Karak v. Bursaw Oil Corp.

147 F. Supp. 2d 9, 2001 U.S. Dist. LEXIS 7348, 2001 WL 603892
CourtDistrict Court, D. Massachusetts
DecidedMay 30, 2001
DocketCiv.A. 01-10727-RCL
StatusPublished
Cited by5 cases

This text of 147 F. Supp. 2d 9 (Karak v. Bursaw Oil Corp.) is published on Counsel Stack Legal Research, covering District Court, D. Massachusetts primary law. Counsel Stack provides free access to over 12 million legal documents including statutes, case law, regulations, and constitutions.

Bluebook
Karak v. Bursaw Oil Corp., 147 F. Supp. 2d 9, 2001 U.S. Dist. LEXIS 7348, 2001 WL 603892 (D. Mass. 2001).

Opinion

MEMORANDUM AND ORDER ON PLAINTIFFS’ MOTION FOR PRELIMINARY INJUNCTION AND DEFENDANTS’ MOTION TO DISMISS

LINDSAY, District Judge.

Before the court are the plaintiffs’ Emergency Motion for Mandatory or Prohibitive Injunctive Relief and Interim Equitable Relief (Docket No. 2) and the defendants’ Motion to Dismiss (Docket No. 6). On May 10, 2001, a hearing was held on the motions. For the reasons stated below, the plaintiffs’ motion is denied and the defendants’ motion is allowed.

Background

I will summarize the general background facts of the case, reserving other details for discussion with the issue raised. The plaintiffs, Elie Karak and Russell and Elie Inc., sell motor fuel at a retail service station in Newton, Massachusetts. The property is owned by Randolph Corporation, which is a wholly owned subsidiary of the defendant, Bursaw Oil Corp. (“Bur-saw” or the “defendant”). Bursaw is a wholesaler and distributor of motor fuel products. Commencing in 1989, the parties began a series of agreements both to lease the property to the plaintiffs and to supply the station with motor fuel products. The most recent agreement between the parties with respect to the sale of motor fuel products, the Gasoline Consignment Agreement (the “Agreement”), effective beginning July 1, 1997, sets forth the current relationship of the parties. Details of the Agreement are set forth in the discussion section below. 1

On or about February 20, 2001, the plaintiffs met with representatives from Bursaw. The plaintiffs were informed that their lease would not be renewed because *11 the Newton station had been sold to a third party. On March 28, 2001, the plaintiffs received a thirty day notice to quit the premises. On April 27, 2001, the plaintiffs filed an Emergency Motion for Mandatory or Prohibitive Injunctive Relief and Interim Equitable Relief to prevent Bursaw from forcing them to quit the premises. The motion was based upon an alleged violation of the Petroleum Marketing Practices Act (“PMPA” or the “Act”), 15 U.S.C. §§ 2801-2841, which sets forth the permissible grounds for termination or nonrenewal of franchise relationships respecting the sale of motor fuels. The parties reached an interim agreement, holding in place the proceedings concerning termination of the lease pending a ruling from this court on the emergency motion. On May 7, 2001, the defendants filed a motion to dismiss asserting that the court lacked subject matter jurisdiction of the plaintiffs’ claims. On May 10, 2001, the court held a hearing on the motions. Following the hearing, both parties submitted additional arguments and supporting materials.

Discussion

The basis for the plaintiffs’ motion for preliminary injunction is that the defendants violated the PMPA when they terminated or failed to renew the plaintiffs’ lease. In opposition to the plaintiffs’ motion, the defendants argue that PMPA does not apply to the relationship between the parties in this case; that the emergency motion therefore should be denied; and that count I of the amended complaint, which alleges a violation of "the PMPA, should be dismissed for lack of subject matter jurisdiction.

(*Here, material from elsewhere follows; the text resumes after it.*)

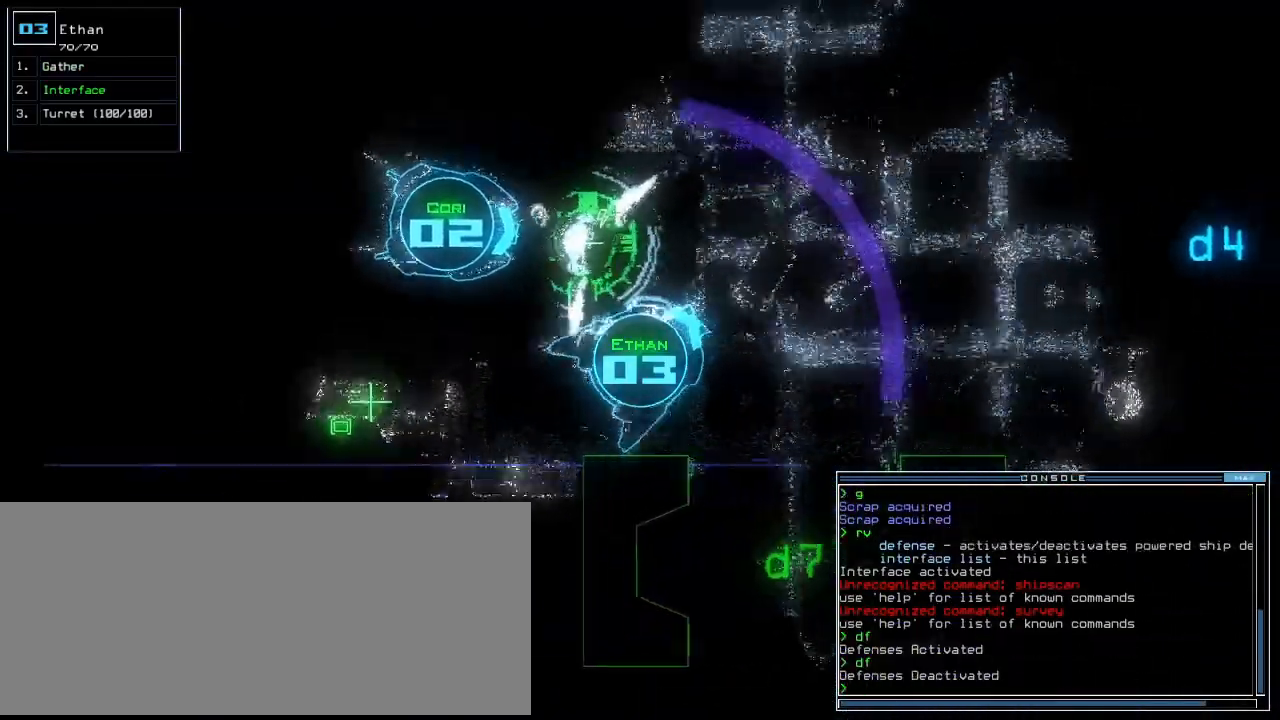
{"keys": ["up"], "events": [[20, "left", "up"]]}
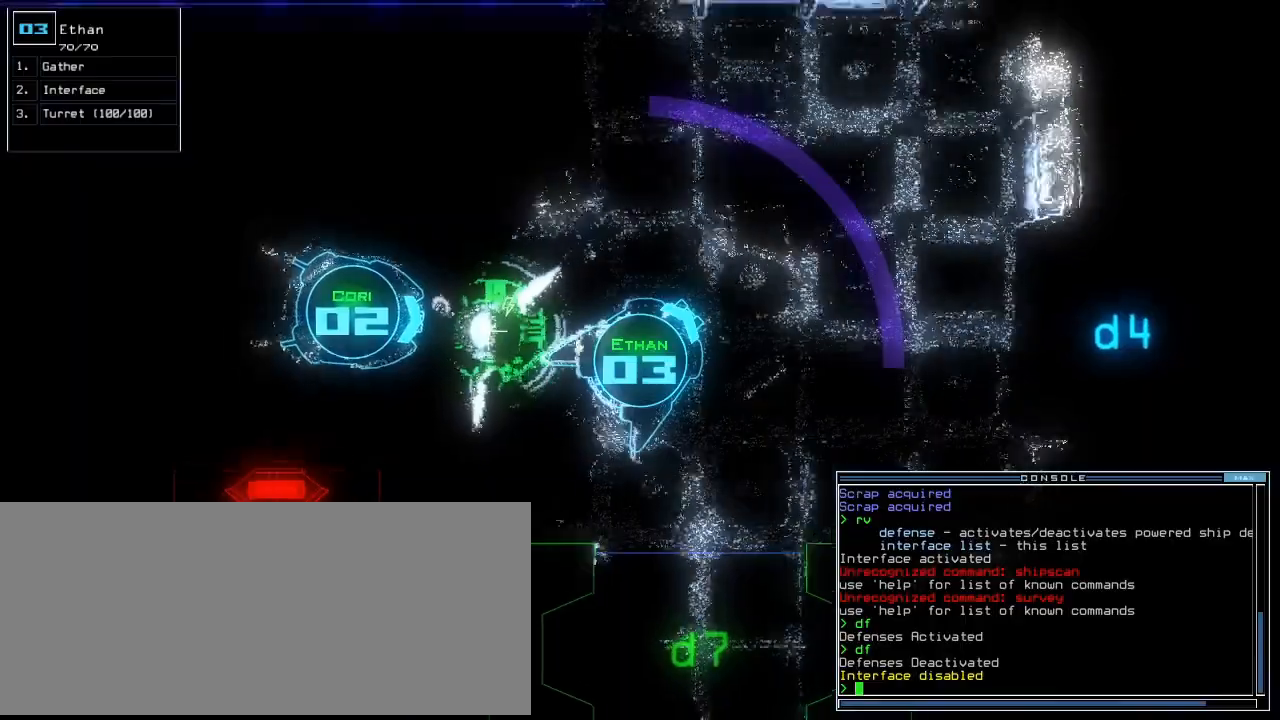
{"keys": ["right", "up"], "events": [[260, "right", "down"]]}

I do not view the controversy as one in fact about jurisdiction. Based on the well-pleaded facts in the plaintiffs’ amended complaint and drawing all reasonable inferences in favor of the plaintiffs, I cannot determine that the plaintiffs have

failed to allege subject matter jurisdiction. See Pejepscot Indus. Park, Inc. v. Maine Cent. R. Co., 215 F.3d 195, 197 (1st Cir.2000) (“For the purpose of determining whether the district court has subject matter jurisdiction, we take the well-pleaded allegations in plaintiffs complaint as true”). Rather, the defendants’ motion and the gravamen of the dispute between the parties is best characterized as one testing whether the plaintiffs can establish an essential element of their claim under the PMPA, namely whether a “franchise relationship” exists between the parties as the Act requires. Indeed, the parties have argued the matter as one for summary judgment. They have relied on matters outside of the pleadings, which they say are necessary to decide defendant’s motion to dismiss and, by notice of the court, they have submitted additional argument and materials on the contested issue. See Maldonado v. Dominguez, 137 F.3d 1, 5 (1st Cir.1998) (the court may enter summary judgment sua sponte only if it first gives the targeted party appropriate notice and a chance to present its evidence on the essential elements of the claim). Had the defendants’ motion to dismiss for lack of subject matter jurisdiction been appropriate, treatment of the motion as one for summary judgment would not have been necessary. See Dynamic Image Technologies, Inc. v. United States, 221 F.3d 34, 37 (1st Cir.2000) (On a motion to dismiss pursuant to Fed.R.Civ.P. 12(b)(1), “[t]he court, without conversion, may consider extrinsic materials and, to the extent it engages in jurisdictional factfinding, is free to test the truthfulness of the plaintiffs allegations”). Therefore, I will treat the defendants’ motion as one for summary judgment, raising the question of whether the plaintiff has a trialworthy claim under the PMPA. See Higgins v. New Balance Athletic Shoe, Inc., 194 F.3d 252, 258 (1st Cir.1999) (“If *12 the appellant did not frame a trialworthy issue as to [an] essential element of his claim, Fed.R.Civ.P. 56(c) authorized the entry of summary judgment”).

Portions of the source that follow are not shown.